Authors: Ryan Lowe, YI WU, Aviv Tamar, Jean Harb, OpenAI Pieter Abbeel, Igor Mordatch

NeurIPS 2017 | Conference PDF | Archive PDF | Plain Text | LLM Run Details

Reproducibility Variable Result LLM Response
Research Type Experimental We show the strength of our approach compared to existing methods in cooperative as well as competitive scenarios, where agent populations are able to discover various physical and informational coordination strategies.
Researcher Affiliation Collaboration Ryan Lowe Mc Gill University Open AI Yi Wu UC Berkeley Aviv Tamar UC Berkeley Jean Harb Mc Gill University Open AI Pieter Abbeel UC Berkeley Open AI Igor Mordatch Open AI
Pseudocode Yes We provide the description of the full algorithm in the Appendix.
Open Source Code No The paper provides a link to the multi-agent particle environments used for experiments (https://github.com/openai/multiagent-particle-envs), but does not state that the source code for their proposed MADDPG methodology itself is made publicly available.
Open Datasets Yes To perform our experiments, we adopt the grounded communication environment proposed in [24]... The environments are publicly available: https://github.com/openai/multiagent-particle-envs
Dataset Splits No The paper describes training and evaluation (e.g., "We train our models until convergence, and then evaluate them by averaging various metrics for 1000 further iterations"), but it operates in a simulation environment where data is generated dynamically, and thus does not specify explicit training/validation/test splits of a fixed dataset.
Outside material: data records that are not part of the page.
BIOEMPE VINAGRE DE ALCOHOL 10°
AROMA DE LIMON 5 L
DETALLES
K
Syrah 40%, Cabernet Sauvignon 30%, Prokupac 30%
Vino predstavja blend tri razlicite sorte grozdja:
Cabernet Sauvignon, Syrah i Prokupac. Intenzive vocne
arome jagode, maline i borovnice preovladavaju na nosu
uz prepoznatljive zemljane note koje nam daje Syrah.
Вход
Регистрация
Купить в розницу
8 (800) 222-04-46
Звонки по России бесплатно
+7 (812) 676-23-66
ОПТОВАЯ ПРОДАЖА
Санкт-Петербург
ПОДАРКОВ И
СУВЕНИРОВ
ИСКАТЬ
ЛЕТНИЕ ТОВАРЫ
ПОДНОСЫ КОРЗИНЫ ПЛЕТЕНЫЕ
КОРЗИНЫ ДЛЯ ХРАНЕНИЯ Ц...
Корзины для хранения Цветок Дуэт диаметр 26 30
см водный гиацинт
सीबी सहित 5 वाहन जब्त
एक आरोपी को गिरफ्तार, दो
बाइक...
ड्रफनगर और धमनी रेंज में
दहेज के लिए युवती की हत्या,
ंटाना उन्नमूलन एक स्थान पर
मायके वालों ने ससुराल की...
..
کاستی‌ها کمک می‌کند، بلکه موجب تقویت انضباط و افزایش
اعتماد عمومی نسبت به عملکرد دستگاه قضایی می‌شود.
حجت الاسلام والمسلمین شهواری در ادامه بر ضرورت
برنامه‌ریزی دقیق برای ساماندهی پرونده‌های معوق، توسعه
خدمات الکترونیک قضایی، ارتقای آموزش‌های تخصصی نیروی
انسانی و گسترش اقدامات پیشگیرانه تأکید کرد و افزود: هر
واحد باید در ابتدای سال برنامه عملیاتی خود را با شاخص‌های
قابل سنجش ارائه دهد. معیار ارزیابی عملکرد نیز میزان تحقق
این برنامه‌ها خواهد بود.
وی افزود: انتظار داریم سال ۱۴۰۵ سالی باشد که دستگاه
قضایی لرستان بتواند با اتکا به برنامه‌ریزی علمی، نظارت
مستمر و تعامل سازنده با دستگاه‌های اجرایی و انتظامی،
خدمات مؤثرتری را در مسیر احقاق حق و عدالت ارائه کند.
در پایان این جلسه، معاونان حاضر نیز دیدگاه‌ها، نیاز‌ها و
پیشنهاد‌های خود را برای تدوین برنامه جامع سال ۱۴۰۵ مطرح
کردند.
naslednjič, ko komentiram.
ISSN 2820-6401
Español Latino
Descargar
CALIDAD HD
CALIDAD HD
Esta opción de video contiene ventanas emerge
Hardware Specification No The paper does not provide any specific details about the hardware used to run the experiments, such as GPU models, CPU types, or memory specifications.
Software Dependencies No The paper mentions using the "Gumbel-Softmax estimator [14]" but does not specify any software names with version numbers for reproducibility (e.g., programming languages, libraries, frameworks with their versions).
Experiment Setup Yes Unless otherwise specified, our policies are parameterized by a two-layer ReLU MLP with 64 units per layer... setting λ = 0.001 in Eq. 7... We choose K = 3 sub-policies for the keep-away and cooperative navigation environments, and K = 2 for predator-prey.